Women cut FD exposure with allocation to fixed deposits from 45% to 20%, and equity mutual funds rose from 10% to 32%

SUMMARY
Indian personal finance is undergoing a radical change as women investors abandon their conservatism of investing in safe portfolios for more aggressive market-based investment plans. A five-year study by Equirus Wealth released indicated that there is a sharp reallocation of capital by women.
The report indicates that the exposure of women to Fixed Deposits (FDs) has reduced by about 45% to 20% in the past five years. In the same period, the equity mutual funds to which they are allocated have increased dramatically from 10% to 32%, indicating a newfound trust in the equity markets and wealth creation on a long-term basis.
Resilience and the Equirus Wealth report
The approach is structurally reinvented in the Equirus Wealth report, where they studied the interactions with about 55,000 women investors and more than 100 relationship managers. Nowadays, this generation is moving more to goal-based portfolios that are more growth-oriented than nominally safe.
In addition to the shift towards equity mutual funds, there is also an increasing interest in alternative investment channels that are more complex. The averages of Portfolio Management Services (PMS) and Alternative Investment Funds (AIFs) have grown to a negligible level of 3% to about 7%. This diversification implies that women are no longer after better returns; they are now considering structured debt products, global equities, and private markets to create more resilience and balance in their financial futures.
The report highlights one of the most remarkable discoveries: the changing psychological attitude that women who invest in the market are adopting towards market movements. Instead of panicking in times of volatility, 75% to 90% of female investors now prefer to retain or consult their investments at the point of corrections in the market. This maturity signifies the shift of short-term speculation to a discipline and a long-term investment culture.
The researchers have observed that approximately 55% of women prefer to add capital when the market is at a low point. This actively aggressive action shows a long-held belief in the underlying strength of their portfolios and awareness of market cycles.
With corrections being viewed as an opportunity instead of a threat, women are now positioning themselves to take advantage of the inevitable recovery and compounding growth of the markets. This reorientation of the Indian woman investor towards the buying of products and the implementation of strategies is a characteristic of the contemporary woman in India.
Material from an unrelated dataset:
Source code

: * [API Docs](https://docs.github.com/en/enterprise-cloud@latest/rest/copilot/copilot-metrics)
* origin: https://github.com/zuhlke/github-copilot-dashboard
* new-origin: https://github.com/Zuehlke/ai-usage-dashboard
Technology and legacy planning
As technology and Artificial Intelligence (AI) become the key topics of world investment negotiation, the report suggests that Indian women are embracing such tools with a cautious approach. AI is mostly being deployed as a research and learning tool and not as a substitute for human decision-making. About 35% to 50% of female investors do not use AI tools at all or use them very sparingly to track and get research information.
The ultimate decisions on how to construct the portfolio and how to allocate the assets remain very manual and guided by the professional advisors. According to Ankur Punj, MD and Business Head at Equirus Wealth, despite the increasing role of technology in the research process, disciplined frameworks continue to provide the main guideline in making investment decisions. This is a moderate rate of approach because investors are allowed to enjoy the benefits of technological efficiency, but at the same time maintain the personal and goal-oriented aspect of wealth management.
The report establishes an important trend whereby there is a tendency to use bucket thinking in constructing portfolios. Women are no longer looking at financial products as individual products; they are grouping their assets into specific categories based on specific goals: safety, growth, liquidity, and legacy. This changes the emphasis from mere selection of a product to the realization of the particular role of each asset in a wider financial ecosystem. The allocation structures would influence decisions made more than provisional market dynamics.
One of the priorities has become intergenerational wealth transfer. The research revealed that between 75% and 90% of the respondents are actively participating in discourse on legacy planning. This will not only guarantee an inheritance of financial capital to the beneficiaries, but also a tradition of financial discipline and governance. In wealth management among high-net-worth (HNW) and ultra-high-net-worth (UHNW) women investors, family governance structures and succession planning are now defining points in their wealth management strategies.
Conclusion
The Equinus Wealth report findings are a radical shift in how Indian women behave with regard to their finances. The women are showing complex knowledge of risk and reward by reducing their dependence on fixed deposits and increasing their exposure to equity mutual funds more than three times. This traditional savings to strategic, allocation-based investing is anchored in a robust attitude, which can endure market corrections and a legacy planning outlook.
As females proceed in perfecting their interaction with capital by applying a disciplined framework and technological insertion, they are not only establishing their own financial future but also influencing the economic outlook of the nation at large.